5. Potential Loyalists

- Insights : Customers with recent interactions and moderate spending, indicating growth potential.
- Action Plan
    - Encourage repeat purchases with tailored promotions and recommendations.
    - Enhance their experience through excellent customer service and engagement.
    - Monitor their behavior closely to transition them into Loyal Customers.

6. Need Attention

- Insights : Moderate engagement but at risk of losing interest due to low frequency.
- Action Plan
    - Reignite their interest with personalized communication and attractive offers.
    - Showcase products or services related to their past purchases to stimulate repeat sales.
    - Create a sense of urgency with limited-time discounts or bundled deals.

7. New Customers

- Insights : First-time buyers still exploring the brand.
- Action Plan
     - Welcome them warmly with educational content and onboarding campaigns
     - Offer discounts or free trials to encourage a second purchase.
     - Gather feedback on their first experience to improve future customer journeys.

8. Promising

- Insights : Customers with moderate recency and low frequency who show potential for higher engagement.
- Action Plan
    - Use data-driven recommendations to cross-sell or upsell relevant products.
    - Provide incentives for repeat purchases, such as loyalty points or free shipping.
    - Test engagement through personalized campaigns targeting their specific needs.

9. Cannot Lose

- Insights : High-value, frequent buyers who are at significant risk of churn.
- Action Plan
    - Prioritize retention efforts with direct, personalized offers.
    - Deliver exclusive VIP benefits or recognition programs to restore their interest.
    - Act quickly to identify and address the reasons for disengagement.

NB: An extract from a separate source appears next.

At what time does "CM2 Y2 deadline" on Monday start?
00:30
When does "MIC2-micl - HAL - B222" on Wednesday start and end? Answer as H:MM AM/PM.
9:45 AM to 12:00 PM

### General Recommendatoins

1. Prioritize High-Value Segments (Champions, Loyal Customers, Cannot Lose):
    - Focus investments on retaining these groups, as they drive the majority of revenue.

2. Target Growth Segments (Potential Loyalists, Promising):
    - Nurture these segments to develop them into Loyal Customers or Champions through personalized campaigns.

3. Re-engage At Risk and Hibernating Customers:
    - Allocate resources carefully, focusing on those showing responsiveness or potential.

4. Utilize Data Analytics:
    - Continuously track RFM metrics to evaluate campaign effectiveness and adapt strategies accordingly.

5. Foster a Feedback Loop:
    - Collect insights from Champions and Loyal Customers to enhance products and customer experiences, ensuring long-term loyalty.

By aligning strategies with the unique needs of each segment, the company can maximize customer lifetime value, boost engagement, and foster sustainable growth.